住民反対で新設頓挫「迷惑施設の最たるものだ」
火葬受け入れが限界にきつつある埼玉県川越市は、火葬場建設候補地を決めて発表した途端、地元からイメージが悪くなると反対の声が上がって立ち往生した。候補地の近くに住む男性は「ここに持ってこないで欲しい。とてもじゃないが容認できないですね。迷惑施設の最たるものですから」と露骨に反対する。これが火葬場に対する一般的な認識だろう。
だが、自治体が新しい試みを実施して成功したところもある。広島県三次市は火葬場候補地を公募にした。一帯を公園として整備することを条件に、9地区の候補地をあげて公募を行ったところ、大田幸地区に決まった。
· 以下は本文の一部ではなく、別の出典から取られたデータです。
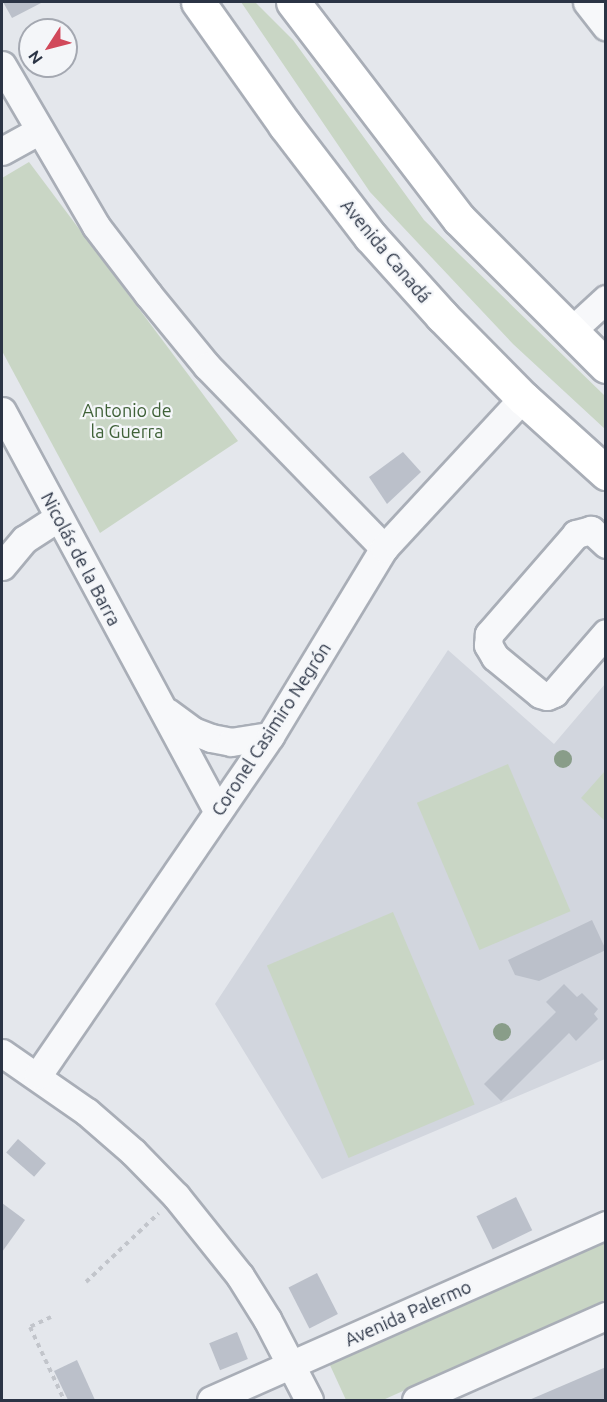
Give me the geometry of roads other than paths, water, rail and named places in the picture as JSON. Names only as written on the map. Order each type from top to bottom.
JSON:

住民が参加した火葬場建設のための検討委員会も立ち上げられ、どんな施設にしたいかの議論が行われ、最終的に桜やモミジを植え、四季折々の自然の中で亡くなった人を見送れる施設にすることで決まった。
その新しい施設が今年4月オープンした。とくに住民の強い要望だった従来の縦1列の焼却炉をやめて、1つずつ個室にして親しい人だけで故人を偲ぶことができる施設にしたのが好評だという。武田代表理事がこう語る。「本来の火葬の意味を考えて、自分たちがどういう空間でお別れしたいのか、あるべき姿を自分のこととして考えないといけない時期にきているんです」
最期の別れの場が迷惑施設の最たるものであっていいのかどうか、問われている。